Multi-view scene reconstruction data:

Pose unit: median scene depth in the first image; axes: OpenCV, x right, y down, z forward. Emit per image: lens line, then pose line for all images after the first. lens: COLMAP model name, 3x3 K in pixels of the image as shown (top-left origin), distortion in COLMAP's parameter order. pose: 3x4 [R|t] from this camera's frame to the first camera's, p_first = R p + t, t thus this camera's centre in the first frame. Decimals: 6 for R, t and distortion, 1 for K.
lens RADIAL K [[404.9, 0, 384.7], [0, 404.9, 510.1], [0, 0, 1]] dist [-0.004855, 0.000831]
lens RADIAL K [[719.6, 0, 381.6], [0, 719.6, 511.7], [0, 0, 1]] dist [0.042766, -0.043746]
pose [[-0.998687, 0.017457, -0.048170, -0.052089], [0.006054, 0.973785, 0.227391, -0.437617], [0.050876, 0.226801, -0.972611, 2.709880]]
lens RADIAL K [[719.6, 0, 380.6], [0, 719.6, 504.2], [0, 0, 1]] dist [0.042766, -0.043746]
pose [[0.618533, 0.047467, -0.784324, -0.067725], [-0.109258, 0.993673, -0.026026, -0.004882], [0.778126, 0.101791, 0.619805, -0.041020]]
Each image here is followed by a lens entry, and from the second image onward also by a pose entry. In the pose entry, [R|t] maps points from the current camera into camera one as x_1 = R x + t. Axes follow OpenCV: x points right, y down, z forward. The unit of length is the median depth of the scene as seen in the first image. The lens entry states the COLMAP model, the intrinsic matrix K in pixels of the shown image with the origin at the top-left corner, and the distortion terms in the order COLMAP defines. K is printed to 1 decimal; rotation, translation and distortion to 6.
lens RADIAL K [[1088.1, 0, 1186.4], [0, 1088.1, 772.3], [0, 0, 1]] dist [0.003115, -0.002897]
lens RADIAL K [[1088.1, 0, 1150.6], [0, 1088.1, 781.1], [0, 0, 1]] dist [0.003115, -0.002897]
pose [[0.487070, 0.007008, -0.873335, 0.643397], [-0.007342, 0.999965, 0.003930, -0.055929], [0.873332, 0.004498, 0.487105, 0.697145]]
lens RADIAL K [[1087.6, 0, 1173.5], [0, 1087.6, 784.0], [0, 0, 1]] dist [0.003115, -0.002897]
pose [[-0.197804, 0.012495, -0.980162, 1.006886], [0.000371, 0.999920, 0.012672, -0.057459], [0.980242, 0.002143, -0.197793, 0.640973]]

== How to complete this task ==
Starting at the first of the lines and ending at the line containing "511.7], [0, 0, 1]] dist [0.042766, -0.043746]", write those lines out again with "median" swapped for "mean" and nothing else altered.

== Exercise answer ==
Pose unit: mean scene depth in the first image; axes: OpenCV, x right, y down, z forward. Emit per image: lens line, then pose line for all images after the first. lens: COLMAP model name, 3x3 K in pixels of the image as shown (top-left origin), distortion in COLMAP's parameter order. pose: 3x4 [R|t] from this camera's frame to the first camera's, p_first = R p + t, t thus this camera's centre in the first frame. Decimals: 6 for R, t and distortion, 1 for K.
lens RADIAL K [[404.9, 0, 384.7], [0, 404.9, 510.1], [0, 0, 1]] dist [-0.004855, 0.000831]
lens RADIAL K [[719.6, 0, 381.6], [0, 719.6, 511.7], [0, 0, 1]] dist [0.042766, -0.043746]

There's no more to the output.